▶ **DIRECTIONS FOR THIS TASK**: Transcribe the rows below exactly, starting with the first line and going on through the line containing "genus: Goodenia".

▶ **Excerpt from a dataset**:
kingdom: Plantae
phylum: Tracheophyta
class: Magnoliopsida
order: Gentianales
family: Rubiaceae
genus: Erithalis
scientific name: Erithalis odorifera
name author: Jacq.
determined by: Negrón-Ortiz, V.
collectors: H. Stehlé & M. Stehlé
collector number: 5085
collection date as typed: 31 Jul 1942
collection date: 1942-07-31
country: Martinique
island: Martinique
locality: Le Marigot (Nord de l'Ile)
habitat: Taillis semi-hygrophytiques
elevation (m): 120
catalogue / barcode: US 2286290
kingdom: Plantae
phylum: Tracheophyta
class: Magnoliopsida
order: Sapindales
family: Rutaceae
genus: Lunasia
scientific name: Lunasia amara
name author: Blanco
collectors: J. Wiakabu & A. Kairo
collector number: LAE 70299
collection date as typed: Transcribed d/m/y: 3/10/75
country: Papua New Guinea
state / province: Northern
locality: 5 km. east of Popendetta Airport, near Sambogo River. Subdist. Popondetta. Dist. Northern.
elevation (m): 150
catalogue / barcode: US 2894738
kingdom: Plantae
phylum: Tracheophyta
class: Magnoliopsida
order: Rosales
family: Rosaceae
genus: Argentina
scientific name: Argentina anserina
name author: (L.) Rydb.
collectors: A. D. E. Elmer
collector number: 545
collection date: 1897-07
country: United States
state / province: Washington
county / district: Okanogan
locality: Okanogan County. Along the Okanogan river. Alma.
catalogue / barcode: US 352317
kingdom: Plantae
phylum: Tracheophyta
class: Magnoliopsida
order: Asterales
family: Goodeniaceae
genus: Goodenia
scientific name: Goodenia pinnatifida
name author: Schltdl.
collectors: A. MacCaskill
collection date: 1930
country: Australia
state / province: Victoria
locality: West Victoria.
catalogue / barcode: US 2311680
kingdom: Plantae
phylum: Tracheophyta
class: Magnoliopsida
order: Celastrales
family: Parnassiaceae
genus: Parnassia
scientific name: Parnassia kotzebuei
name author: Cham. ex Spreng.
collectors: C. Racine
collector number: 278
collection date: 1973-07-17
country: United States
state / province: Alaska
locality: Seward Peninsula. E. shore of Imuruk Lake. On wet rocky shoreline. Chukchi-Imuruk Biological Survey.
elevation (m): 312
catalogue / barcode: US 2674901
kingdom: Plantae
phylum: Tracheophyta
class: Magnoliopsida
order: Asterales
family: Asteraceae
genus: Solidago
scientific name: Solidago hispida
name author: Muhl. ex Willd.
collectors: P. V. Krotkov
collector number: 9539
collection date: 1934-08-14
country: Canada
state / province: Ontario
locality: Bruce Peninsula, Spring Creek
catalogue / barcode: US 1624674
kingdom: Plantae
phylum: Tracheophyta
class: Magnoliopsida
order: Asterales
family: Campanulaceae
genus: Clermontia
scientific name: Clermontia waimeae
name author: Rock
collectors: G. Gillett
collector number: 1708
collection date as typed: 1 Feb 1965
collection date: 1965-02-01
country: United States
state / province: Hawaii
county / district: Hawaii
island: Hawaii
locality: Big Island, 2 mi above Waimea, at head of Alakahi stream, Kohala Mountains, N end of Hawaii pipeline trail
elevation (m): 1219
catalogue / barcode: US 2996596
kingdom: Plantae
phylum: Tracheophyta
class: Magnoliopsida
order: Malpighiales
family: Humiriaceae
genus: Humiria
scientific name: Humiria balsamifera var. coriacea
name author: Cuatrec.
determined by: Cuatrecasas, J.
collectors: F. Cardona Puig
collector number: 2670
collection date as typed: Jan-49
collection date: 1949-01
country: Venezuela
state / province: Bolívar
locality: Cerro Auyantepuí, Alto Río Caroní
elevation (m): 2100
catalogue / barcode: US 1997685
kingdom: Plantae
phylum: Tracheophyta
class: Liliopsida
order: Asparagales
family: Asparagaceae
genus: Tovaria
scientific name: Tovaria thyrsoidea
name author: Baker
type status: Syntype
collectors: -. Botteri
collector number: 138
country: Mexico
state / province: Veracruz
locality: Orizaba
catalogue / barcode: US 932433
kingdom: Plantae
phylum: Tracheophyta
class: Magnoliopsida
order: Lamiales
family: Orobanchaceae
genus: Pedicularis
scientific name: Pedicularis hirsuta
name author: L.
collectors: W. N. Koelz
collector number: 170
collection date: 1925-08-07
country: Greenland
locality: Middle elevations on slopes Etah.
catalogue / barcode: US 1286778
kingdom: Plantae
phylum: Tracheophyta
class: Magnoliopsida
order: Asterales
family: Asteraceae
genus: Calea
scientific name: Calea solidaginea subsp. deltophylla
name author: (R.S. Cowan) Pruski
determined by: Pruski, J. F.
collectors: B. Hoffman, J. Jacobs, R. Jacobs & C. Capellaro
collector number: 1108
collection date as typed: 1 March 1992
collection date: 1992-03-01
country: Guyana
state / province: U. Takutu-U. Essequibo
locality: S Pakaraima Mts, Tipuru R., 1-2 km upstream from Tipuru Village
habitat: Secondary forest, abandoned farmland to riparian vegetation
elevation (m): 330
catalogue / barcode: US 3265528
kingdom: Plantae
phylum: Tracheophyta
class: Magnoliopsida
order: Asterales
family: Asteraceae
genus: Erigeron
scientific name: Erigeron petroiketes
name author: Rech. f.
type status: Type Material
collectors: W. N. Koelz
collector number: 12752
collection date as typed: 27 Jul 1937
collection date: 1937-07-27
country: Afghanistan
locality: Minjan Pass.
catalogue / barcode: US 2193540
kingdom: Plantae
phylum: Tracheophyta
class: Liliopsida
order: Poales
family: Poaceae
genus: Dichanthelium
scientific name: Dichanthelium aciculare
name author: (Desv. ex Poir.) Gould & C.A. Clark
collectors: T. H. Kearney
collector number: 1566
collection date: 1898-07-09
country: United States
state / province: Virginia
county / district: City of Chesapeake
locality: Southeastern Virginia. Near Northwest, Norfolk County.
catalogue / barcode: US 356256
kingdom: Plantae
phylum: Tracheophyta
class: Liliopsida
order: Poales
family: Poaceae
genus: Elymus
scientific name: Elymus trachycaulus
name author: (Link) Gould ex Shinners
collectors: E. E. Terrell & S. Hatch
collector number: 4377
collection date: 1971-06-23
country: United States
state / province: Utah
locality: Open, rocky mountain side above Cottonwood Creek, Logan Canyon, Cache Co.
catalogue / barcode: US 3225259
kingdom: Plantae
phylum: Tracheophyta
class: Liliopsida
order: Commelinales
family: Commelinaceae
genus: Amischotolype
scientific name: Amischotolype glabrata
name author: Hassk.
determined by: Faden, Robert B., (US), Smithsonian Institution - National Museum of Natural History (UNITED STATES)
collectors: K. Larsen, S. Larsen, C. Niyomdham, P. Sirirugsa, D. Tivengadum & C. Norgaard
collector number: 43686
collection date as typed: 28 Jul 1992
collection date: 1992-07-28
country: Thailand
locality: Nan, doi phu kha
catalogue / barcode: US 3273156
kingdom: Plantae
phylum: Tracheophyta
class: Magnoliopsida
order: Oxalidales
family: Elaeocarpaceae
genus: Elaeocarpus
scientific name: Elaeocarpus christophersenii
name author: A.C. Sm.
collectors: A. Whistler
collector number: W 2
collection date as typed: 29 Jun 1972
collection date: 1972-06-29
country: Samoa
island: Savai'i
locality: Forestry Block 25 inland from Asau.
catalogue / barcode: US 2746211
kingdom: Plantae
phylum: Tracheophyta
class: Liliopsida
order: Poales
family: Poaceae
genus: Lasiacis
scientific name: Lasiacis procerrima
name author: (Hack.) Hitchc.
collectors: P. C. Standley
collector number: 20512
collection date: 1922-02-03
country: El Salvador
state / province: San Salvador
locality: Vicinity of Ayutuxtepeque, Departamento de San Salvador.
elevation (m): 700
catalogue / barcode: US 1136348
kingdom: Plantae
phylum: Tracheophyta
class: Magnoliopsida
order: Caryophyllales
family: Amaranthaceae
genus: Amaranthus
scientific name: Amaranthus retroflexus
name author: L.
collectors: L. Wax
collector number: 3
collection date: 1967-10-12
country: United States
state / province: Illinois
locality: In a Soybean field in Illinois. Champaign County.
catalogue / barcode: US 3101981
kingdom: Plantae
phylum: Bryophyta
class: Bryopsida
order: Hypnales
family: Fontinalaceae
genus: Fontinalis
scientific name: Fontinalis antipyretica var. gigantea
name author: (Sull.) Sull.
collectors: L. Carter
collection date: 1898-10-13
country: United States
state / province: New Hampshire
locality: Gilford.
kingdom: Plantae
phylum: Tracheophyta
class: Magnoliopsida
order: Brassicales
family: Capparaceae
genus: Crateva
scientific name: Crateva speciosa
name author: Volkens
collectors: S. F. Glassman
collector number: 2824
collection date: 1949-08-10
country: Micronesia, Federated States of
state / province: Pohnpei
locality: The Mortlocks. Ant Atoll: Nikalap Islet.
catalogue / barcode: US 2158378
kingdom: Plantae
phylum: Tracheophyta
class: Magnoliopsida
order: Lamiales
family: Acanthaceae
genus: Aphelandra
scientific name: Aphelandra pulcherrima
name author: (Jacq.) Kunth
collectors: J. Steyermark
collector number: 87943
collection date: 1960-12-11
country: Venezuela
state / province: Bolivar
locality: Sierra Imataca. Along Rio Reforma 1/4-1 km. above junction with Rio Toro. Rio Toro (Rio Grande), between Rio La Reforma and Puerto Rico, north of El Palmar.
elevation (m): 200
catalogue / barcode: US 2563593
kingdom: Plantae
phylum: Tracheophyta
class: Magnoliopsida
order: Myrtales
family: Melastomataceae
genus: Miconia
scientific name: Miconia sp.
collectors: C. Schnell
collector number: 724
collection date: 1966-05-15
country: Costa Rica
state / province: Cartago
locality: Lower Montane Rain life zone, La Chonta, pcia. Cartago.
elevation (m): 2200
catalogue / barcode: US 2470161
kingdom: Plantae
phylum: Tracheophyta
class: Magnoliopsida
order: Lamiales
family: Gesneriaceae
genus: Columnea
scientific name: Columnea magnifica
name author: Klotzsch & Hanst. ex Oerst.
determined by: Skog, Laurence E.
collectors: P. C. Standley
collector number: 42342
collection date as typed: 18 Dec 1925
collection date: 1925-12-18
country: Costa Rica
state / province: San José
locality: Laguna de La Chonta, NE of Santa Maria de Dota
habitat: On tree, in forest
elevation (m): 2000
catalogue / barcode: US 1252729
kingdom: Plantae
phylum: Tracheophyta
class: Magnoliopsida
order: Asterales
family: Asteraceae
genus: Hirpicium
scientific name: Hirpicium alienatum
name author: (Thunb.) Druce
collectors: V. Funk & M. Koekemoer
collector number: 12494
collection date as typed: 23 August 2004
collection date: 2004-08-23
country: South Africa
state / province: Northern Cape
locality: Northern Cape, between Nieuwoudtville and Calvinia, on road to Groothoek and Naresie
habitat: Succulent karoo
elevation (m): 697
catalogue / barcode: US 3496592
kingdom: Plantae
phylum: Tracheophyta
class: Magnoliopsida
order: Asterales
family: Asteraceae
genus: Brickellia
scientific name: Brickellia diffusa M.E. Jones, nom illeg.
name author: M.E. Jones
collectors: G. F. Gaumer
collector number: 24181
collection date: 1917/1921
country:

▶ **SOLUTION TO THE PROBLEM**:
kingdom: Plantae
phylum: Tracheophyta
class: Magnoliopsida
order: Gentianales
family: Rubiaceae
genus: Erithalis
scientific name: Erithalis odorifera
name author: Jacq.
determined by: Negrón-Ortiz, V.
collectors: H. Stehlé & M. Stehlé
collector number: 5085
collection date as typed: 31 Jul 1942
collection date: 1942-07-31
country: Martinique
island: Martinique
locality: Le Marigot (Nord de l'Ile)
habitat: Taillis semi-hygrophytiques
elevation (m): 120
catalogue / barcode: US 2286290
kingdom: Plantae
phylum: Tracheophyta
class: Magnoliopsida
order: Sapindales
family: Rutaceae
genus: Lunasia
scientific name: Lunasia amara
name author: Blanco
collectors: J. Wiakabu & A. Kairo
collector number: LAE 70299
collection date as typed: Transcribed d/m/y: 3/10/75
country: Papua New Guinea
state / province: Northern
locality: 5 km. east of Popendetta Airport, near Sambogo River. Subdist. Popondetta. Dist. Northern.
elevation (m): 150
catalogue / barcode: US 2894738
kingdom: Plantae
phylum: Tracheophyta
class: Magnoliopsida
order: Rosales
family: Rosaceae
genus: Argentina
scientific name: Argentina anserina
name author: (L.) Rydb.
collectors: A. D. E. Elmer
collector number: 545
collection date: 1897-07
country: United States
state / province: Washington
county / district: Okanogan
locality: Okanogan County. Along the Okanogan river. Alma.
catalogue / barcode: US 352317
kingdom: Plantae
phylum: Tracheophyta
class: Magnoliopsida
order: Asterales
family: Goodeniaceae
genus: Goodenia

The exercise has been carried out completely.